Yes. Tab-separated value (TSV) files use tab characters to delimit columns, and replacing those tabs with a consistent number of spaces creates a visually aligned, fixed-width layout. For best results, choose a tab width that accommodates the longest value in each column — for example, if your widest cell is 12 characters, use 12 or 16 spaces per tab. Note that this is a visual formatting operation, not a CSV/TSV structural conversion — the resulting output is plain text, not a structured data format.

What's the difference between converting tabs to spaces and removing indentation entirely?

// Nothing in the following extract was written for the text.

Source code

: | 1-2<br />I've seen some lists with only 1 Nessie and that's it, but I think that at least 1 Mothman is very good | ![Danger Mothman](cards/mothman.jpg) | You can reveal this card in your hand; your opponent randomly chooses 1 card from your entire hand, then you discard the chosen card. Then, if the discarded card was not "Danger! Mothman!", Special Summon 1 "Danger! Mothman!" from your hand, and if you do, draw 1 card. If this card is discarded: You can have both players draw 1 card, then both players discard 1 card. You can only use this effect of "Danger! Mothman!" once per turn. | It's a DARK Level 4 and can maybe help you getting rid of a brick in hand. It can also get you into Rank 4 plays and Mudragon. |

Converting tabs to spaces replaces the tab character with space characters while preserving the visual indentation structure of the text — each level of nesting remains visually indented by the appropriate amount. Removing indentation (also called dedenting or stripping leading whitespace) removes all leading whitespace from lines, flattening the structure entirely. For code, you almost always want tab-to-space conversion, not removal — removing indentation would break the logical structure of the code.

Why do some coding style guides prefer spaces over tabs?

Style guides like PEP 8 (Python), Google's JavaScript Style Guide, and Airbnb's ESLint config prefer spaces because they render identically in every environment — your IDE, GitHub, CI/CD logs, code review tools, and documentation sites all display space-indented code the same way. Tabs introduce ambiguity because their visual width depends on the renderer's tab stop setting. In collaborative environments with many contributors using different editors, enforcing spaces eliminates a whole category of formatting inconsistency.